The input can be any sensible machine-readable binary tree format of your choosing, and the output should be the same format.

Well then, I'll just use the format I wrote for last week's problem… which also works on non-binary trees, which is handy.

my @tree=qw(1 .2 ..4 ..5 .3 ..6 ..7);

And the interpreter I wrote then too.

my %tree;
{
  my @parent;
  foreach my $index (0..$#tree) {
    $tree[$index] =~ /^(\.*)(\d+)/;
    my ($depth,$val)=(length($1),$2);
    $tree{$index}{value}=$val;
    if ($depth>0) {
      push @{$tree{$parent[$depth-1]}{children}},$index;
    }
    $parent[$depth]=$index;
  }
}

The reversal is trivial:

foreach my $k (keys %tree) {
  if (exists $tree{$k}{children}) {
    @{$tree{$k}{children}}=reverse @{$tree{$k}{children}};
  }
}

Then it's just a recursion to print the thing in some sort of good order.

tdump(\%tree,0,0);

sub tdump {
  my ($tree,$index,$depth)=@_;
  print '.' x $depth,$tree->{$index}{value},"\n";
  if (exists $tree->{$index}{children}) {
    foreach my $c (@{$tree->{$index}{children}}) {
      tdump($tree,$c,$depth+1);
    }
  }
}

BONUS

In addition to the above, you may wish to pretty-print your binary tree in a human readable text-based format similar to the following:

   1
/  \
 3    2
/ \  / \

7 6 5 4

This is actually distinctly more fiddly. And here I do give up generality and rely on the tree being both full and binary; there are no leaf nodes at less than the maximum depth. I also rely on each tree value being a single character.

my %d;
my @t=([0,0]);
while (@t) {
  my $i=shift @t;
  my ($index,$depth)=@{$i};
  push @{$d{$depth}},$index;
  if (exists $tree{$index}{children}) {
    push @t,map {[$_,$depth+1]} @{$tree{$index}{children}};
  }
}

my %c;
my @out;
my $d=max(keys %d);
while (1) {
  my @r;
  if (@out) {
    foreach my $i (0..$#{$d{$d}}) {
      my $si=$tree{$d{$d}[$i]}{children}[0] or die "need a full tree";
      $r[$i]=$c{$si}+2;
    }
  } else {
    my $noffsets=scalar @{$d{$d}};
    my $j=-2;
    while ($noffsets) {
      $j+=2;
      push @r,$j;
      $j+=4;
      push @r,$j;
      $noffsets-=2;
    }
  }
  my $str=' ' x (max @r);
  my $stru=' ' x ((max @r)-1);
  my $m=0;
  foreach my $i (0..$#{$d{$d}}) {
    substr($str,$r[$i],1)=$tree{$d{$d}[$i]}{value};
    $c{$d{$d}[$i]}=$r[$i];
    unless ($d==0) {
      if ($m%2==0) {
        substr($stru,$r[$i]+1,1)='/';
      } else {
        substr($stru,$r[$i]-1,1)='\\';
      }
      $m++;
    }
  }
  unshift @out,$str;
  if ($d>0) {
    unshift @out,$stru;
  }
  if ($d==0) {
    last;
  }
  $d--;
}

print map {"$_\n"} @out;

Part 2 was very much simpler:

Write a script to find the shortest unique prefix for each each word in the given list. The prefixes will not necessarily be of the same length.

Sample Input

[ "alphabet", "book", "carpet", "cadmium", "cadeau", "alpine" ]

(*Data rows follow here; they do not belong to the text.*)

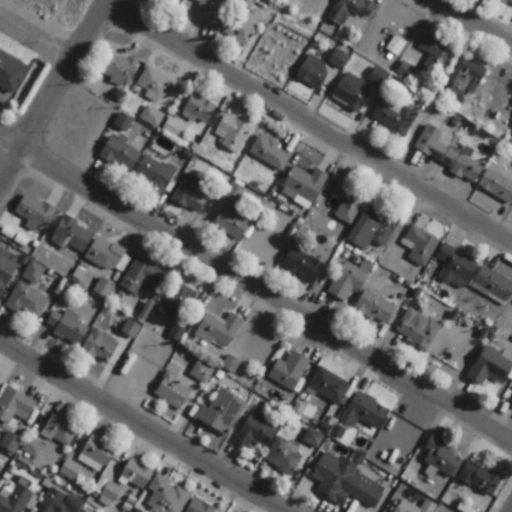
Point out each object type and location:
building: (176, 2)
building: (508, 2)
building: (351, 10)
road: (2, 11)
building: (212, 11)
building: (242, 23)
road: (467, 26)
road: (40, 39)
building: (436, 55)
building: (339, 59)
building: (120, 69)
building: (11, 72)
building: (314, 72)
building: (379, 77)
road: (73, 78)
building: (154, 84)
building: (465, 84)
building: (352, 92)
building: (199, 110)
building: (395, 117)
road: (313, 130)
building: (233, 135)
road: (13, 149)
building: (271, 154)
building: (120, 155)
building: (446, 155)
building: (154, 175)
road: (13, 180)
building: (305, 186)
building: (497, 187)
building: (192, 195)
building: (348, 205)
building: (36, 213)
building: (235, 221)
building: (374, 230)
building: (72, 237)
building: (420, 249)
building: (108, 257)
building: (303, 267)
building: (456, 268)
building: (7, 270)
building: (34, 274)
building: (142, 278)
building: (348, 283)
building: (493, 286)
road: (269, 298)
building: (27, 302)
building: (178, 304)
building: (376, 310)
building: (68, 328)
building: (219, 331)
building: (419, 331)
building: (178, 334)
building: (101, 347)
building: (491, 368)
building: (290, 370)
building: (202, 374)
building: (329, 387)
building: (174, 391)
building: (15, 407)
building: (365, 413)
building: (222, 414)
building: (60, 429)
road: (136, 430)
building: (257, 434)
building: (314, 439)
building: (33, 446)
building: (97, 452)
building: (443, 458)
building: (285, 459)
building: (137, 473)
building: (481, 479)
building: (346, 482)
building: (166, 495)
building: (14, 497)
building: (57, 503)
building: (201, 505)
building: (415, 507)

Expected Output [ "alph", "b", "car", "cadm", "cade", "alpi" ]

my @input=qw(alphabet book carpet cadmium cadeau alpine);

OK, so let's make these into a hash. (In Perl6 I'd use a Set, but I had lots of other things to do so I didn't bother with P6 for either of this week's challenges.)

Then for each candidate length N I fill another hash keyed on the first N letters; any N-letter tuple that's unique, i.e. there's only one entry under it, can be dumped and the input word deleted for faster checking of the rest.

my @out;
my %input=map {$_ => 1} @input;
my $len=1;
while (%input) {
  my %k;
  map {push @{$k{substr($_,0,$len)}},$_} keys %input;
  foreach my $k (keys %k) {
    if (scalar keys @{$k{$k}}==1) {
      push @out,$k;
      delete $input{$k{$k}[0]};
    }
  }
  $len++;
}

I could order them by the original input, but didn't.

print map {"$_\n"} sort @out;

This will fail in the case where one word is the same as the start of another (e.g. "branch" and "branching"), but the problem itself breaks down in that case. A terminator character (i.e. something that appears in no word and can be added to the end of each) would make a solution possible.